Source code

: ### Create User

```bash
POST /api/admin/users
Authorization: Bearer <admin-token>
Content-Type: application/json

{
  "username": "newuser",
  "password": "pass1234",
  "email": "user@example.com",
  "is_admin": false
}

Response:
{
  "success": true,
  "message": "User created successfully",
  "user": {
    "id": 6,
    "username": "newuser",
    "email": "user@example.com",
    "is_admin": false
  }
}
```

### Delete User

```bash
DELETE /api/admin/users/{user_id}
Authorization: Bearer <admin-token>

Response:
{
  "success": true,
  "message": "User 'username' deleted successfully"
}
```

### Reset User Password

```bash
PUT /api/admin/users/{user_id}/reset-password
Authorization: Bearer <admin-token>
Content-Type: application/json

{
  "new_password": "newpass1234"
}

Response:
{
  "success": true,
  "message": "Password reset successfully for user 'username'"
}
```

--

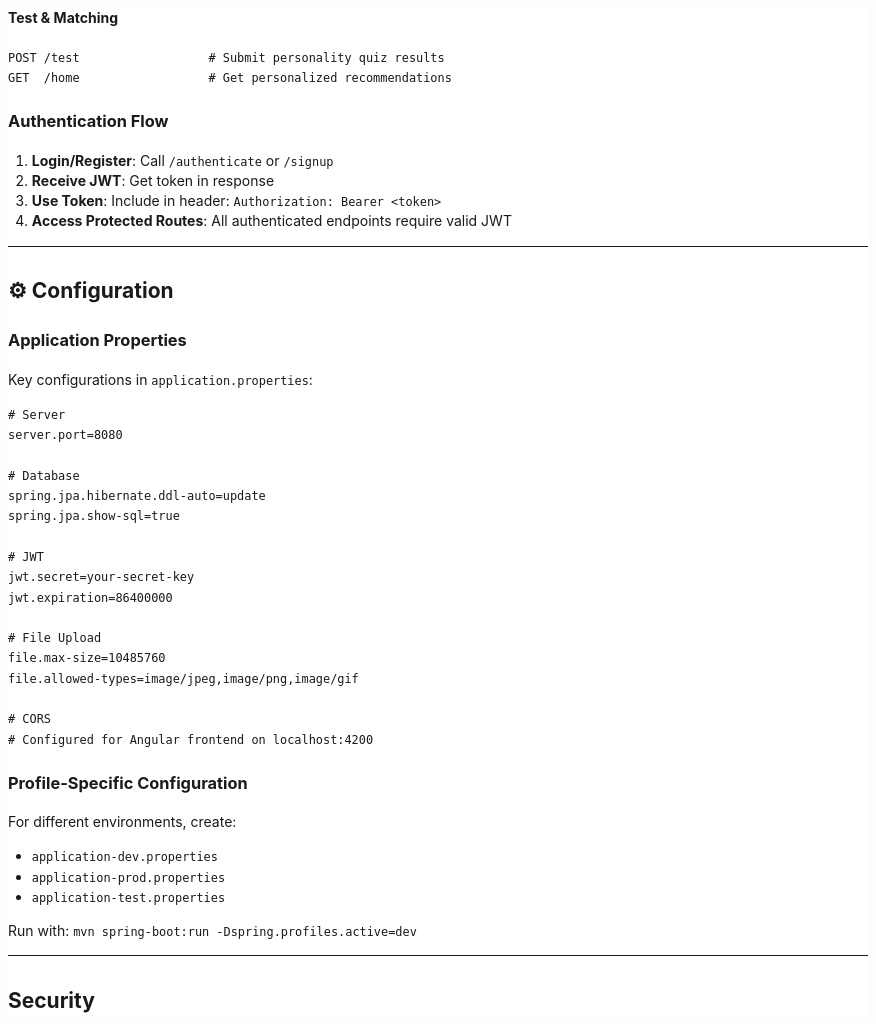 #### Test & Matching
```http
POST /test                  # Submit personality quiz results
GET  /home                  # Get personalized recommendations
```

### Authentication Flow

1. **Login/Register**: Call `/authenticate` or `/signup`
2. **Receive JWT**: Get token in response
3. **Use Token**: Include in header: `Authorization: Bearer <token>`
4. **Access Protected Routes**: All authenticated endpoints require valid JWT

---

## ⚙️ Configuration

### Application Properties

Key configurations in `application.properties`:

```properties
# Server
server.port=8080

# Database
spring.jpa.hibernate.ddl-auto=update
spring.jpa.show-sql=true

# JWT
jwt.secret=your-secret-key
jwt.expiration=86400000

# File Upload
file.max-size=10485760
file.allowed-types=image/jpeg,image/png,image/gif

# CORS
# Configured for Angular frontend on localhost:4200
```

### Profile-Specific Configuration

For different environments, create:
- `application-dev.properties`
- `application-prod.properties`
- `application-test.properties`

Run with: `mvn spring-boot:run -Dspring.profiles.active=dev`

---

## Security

==

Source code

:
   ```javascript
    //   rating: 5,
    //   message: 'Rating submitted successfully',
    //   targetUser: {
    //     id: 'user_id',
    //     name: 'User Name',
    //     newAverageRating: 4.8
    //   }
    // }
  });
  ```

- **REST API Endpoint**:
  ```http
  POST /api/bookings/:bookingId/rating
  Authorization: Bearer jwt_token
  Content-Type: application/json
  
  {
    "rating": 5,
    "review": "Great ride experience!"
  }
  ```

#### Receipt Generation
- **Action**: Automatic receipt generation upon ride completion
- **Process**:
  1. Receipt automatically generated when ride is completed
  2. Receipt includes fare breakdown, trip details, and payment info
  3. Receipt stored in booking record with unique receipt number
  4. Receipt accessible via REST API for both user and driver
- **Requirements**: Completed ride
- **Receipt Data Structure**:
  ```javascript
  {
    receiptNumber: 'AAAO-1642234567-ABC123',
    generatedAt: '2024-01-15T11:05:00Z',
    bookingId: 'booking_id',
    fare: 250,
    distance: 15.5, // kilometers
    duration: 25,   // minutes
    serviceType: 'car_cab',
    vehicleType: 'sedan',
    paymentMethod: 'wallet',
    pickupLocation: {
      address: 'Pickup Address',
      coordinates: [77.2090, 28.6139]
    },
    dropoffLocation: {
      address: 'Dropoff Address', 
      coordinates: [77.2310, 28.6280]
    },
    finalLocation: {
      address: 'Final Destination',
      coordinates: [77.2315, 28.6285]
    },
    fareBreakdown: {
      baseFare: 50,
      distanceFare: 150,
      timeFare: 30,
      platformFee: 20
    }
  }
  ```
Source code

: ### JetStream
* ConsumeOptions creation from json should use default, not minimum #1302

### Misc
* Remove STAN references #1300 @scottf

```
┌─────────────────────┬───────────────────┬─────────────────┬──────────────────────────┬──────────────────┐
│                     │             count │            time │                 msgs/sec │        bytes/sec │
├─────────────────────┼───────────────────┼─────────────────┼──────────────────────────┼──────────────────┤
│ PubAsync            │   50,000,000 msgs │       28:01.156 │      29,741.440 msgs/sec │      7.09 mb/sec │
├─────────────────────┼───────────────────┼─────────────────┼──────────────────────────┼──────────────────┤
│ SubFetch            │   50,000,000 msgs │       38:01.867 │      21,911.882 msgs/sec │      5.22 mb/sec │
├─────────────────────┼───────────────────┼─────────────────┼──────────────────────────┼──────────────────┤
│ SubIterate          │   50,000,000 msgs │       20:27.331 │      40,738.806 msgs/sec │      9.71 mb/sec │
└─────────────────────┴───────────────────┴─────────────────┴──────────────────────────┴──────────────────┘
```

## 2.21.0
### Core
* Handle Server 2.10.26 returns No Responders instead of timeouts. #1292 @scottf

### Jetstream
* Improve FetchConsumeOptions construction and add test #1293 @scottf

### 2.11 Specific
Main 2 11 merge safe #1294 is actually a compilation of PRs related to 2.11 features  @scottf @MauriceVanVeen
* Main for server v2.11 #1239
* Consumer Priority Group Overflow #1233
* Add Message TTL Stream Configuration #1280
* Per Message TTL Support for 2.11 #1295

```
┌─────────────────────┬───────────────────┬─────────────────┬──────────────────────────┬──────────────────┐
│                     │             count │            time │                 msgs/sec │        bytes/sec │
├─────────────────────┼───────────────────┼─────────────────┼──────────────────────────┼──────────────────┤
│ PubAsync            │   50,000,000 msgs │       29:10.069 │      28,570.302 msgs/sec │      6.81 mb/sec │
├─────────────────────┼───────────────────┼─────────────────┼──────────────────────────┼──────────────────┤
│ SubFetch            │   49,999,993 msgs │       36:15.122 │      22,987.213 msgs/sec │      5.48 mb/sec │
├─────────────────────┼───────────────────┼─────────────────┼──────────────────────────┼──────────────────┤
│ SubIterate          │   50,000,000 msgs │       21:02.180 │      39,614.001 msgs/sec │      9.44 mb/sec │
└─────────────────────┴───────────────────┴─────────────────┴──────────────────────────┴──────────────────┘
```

(Task objective)
Scan the records for the word "scottf". Copy each line where it turns up.

(Output below)
* Remove STAN references #1300 @scottf
* Handle Server 2.10.26 returns No Responders instead of timeouts. #1292 @scottf
* Improve FetchConsumeOptions construction and add test #1293 @scottf
Main 2 11 merge safe #1294 is actually a compilation of PRs related to 2.11 features  @scottf @MauriceVanVeen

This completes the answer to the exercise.